It was getting to be the time of year that the gnats came out in clouds and drove everyone inside. Where the gnats came from was a mystery, but since most things on this planet were a mystery, nobody much cared about this one. Except Marla. She wanted to know. She was tired of playing in her dome and wanted to go out to visit the marsh toads.
Marla was quite motivated to solve the gnat mystery because of her father. He had been a database programmer on Solus IV in the last half of the 25th century, where her parents were from originally, before the relativistic effects of time travel had landed them on this colony world several centuries later (although only a decade or so older). They decided to move not only because of the high tax rates on Solus IV, but most importantly, because her father continually wanted to drive nails into his skull to distract himself from the pain of explaining data normalization to the natives, who were not much more advanced than very clean chimpanzees. No, her father would yell, not even chimps. Donkeys! Chimps at least you could teach to spell short words!
Occasionally he would suffer from flashbacks, and scream in agony about primary keys and referential integrity. He would toss and turn in his sleep and yell out ”NO, YOU JUST DON’T GET IT!” and then whimper about how sorry they’d be if they ever tried to get data out of that table and how they would come crying to him and he would, well, goddamn it he would fix it, because that was his job. And then he would start wailing, until he finally tired himself out and fell back asleep.
All in all Marla referred to avoid being present for these episodes. She also tried to avoid the long lectures with neatly labelled charts of tables and fields and arrows delineating one-to-one, one-to-many, and many-to-many relationships between data types. She was not a chimpanzee (or a donkey). She shared half the genes of a brilliant database programmer and had understood it all quite well several years ago. But her father, suffering from a condition only recently added to the DSM-XVIII and labelled as “Intelligence Disparity Stress Syndrome”, was unable to encode new memories of people actually understanding and following along with his train of thought. The syndrome affected the ability for the sufferer to encode new positive memories, and instead the mind replayed an endless loop of intellectual frustration. There was no known cure, although some therapies looked promising. Sadly, none of them were available on their little colony world.

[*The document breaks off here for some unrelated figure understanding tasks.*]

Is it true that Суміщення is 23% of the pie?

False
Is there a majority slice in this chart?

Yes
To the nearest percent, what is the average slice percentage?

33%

Marla, therefore, was eager to solve the gnat problem.
She wanted to resume her normal routine of trumping through the forest, chatting with the birds and munching on miner’s lettuce and seepa grass. She found the local flora to be quite tasty. Unlike her father’s cooking, which was less than toothsome. She didn’t think that had to do with his IDSS - he was just an awful cook. Her mother had been a good cook, according to her father, but she had dyed in the voyage and Marla could barely remember her anymore.

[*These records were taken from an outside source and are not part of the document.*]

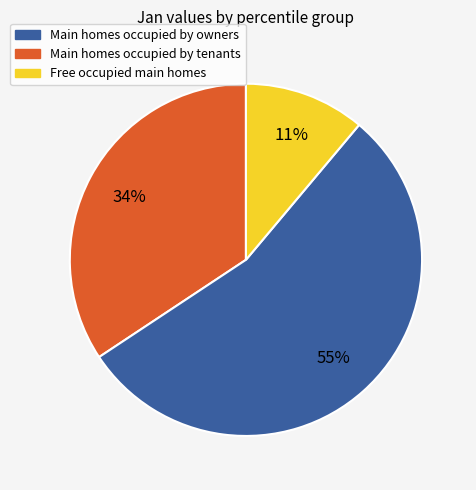

To the nearest percent, what is the average slice percentage?

33%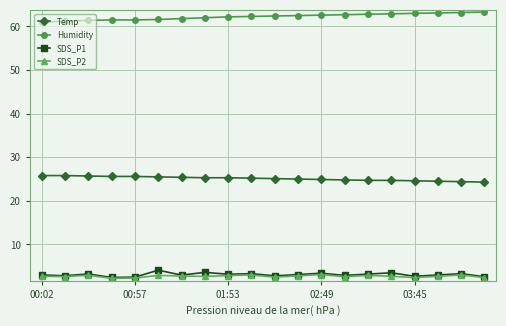

What is the value of the Temp point at the 4th from the left?

25.6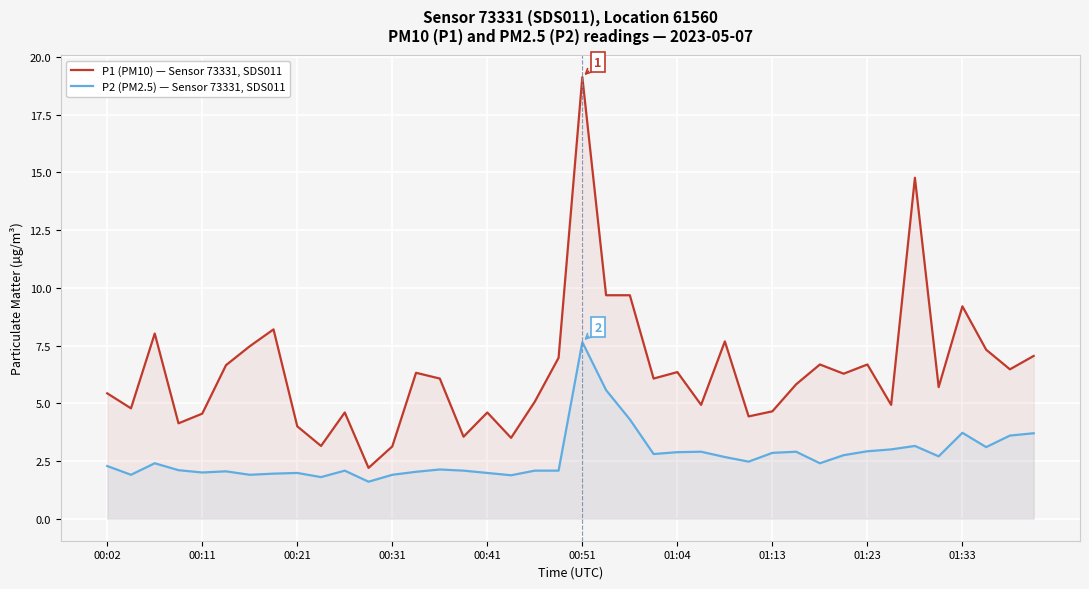

Is it true that P1 (PM10) — Sensor 73331, SDS011 equals 5.7 at 35?

True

[Author’s note: I feel tired. I don’t know what to do with the gnats. Perhaps she finds a way to avoid them by smearing a special paste on herself that she learns about from the birds, who yes, speak Common quite well. Or perhaps she develops some psychic ability to communicate with them and asks them nicely to please go buzz somewhere else. Maybe her mom isn’t dead after all and somehow figures in. Maybe … <sigh>. So many possibilities. But I chafe at the obligation to finish the story and wish to abandon my nascent plotline posthaste. So I will leave it in your hands, dear reader, to determine how Marla shall be delivered from her gnat problem (and her father problem).]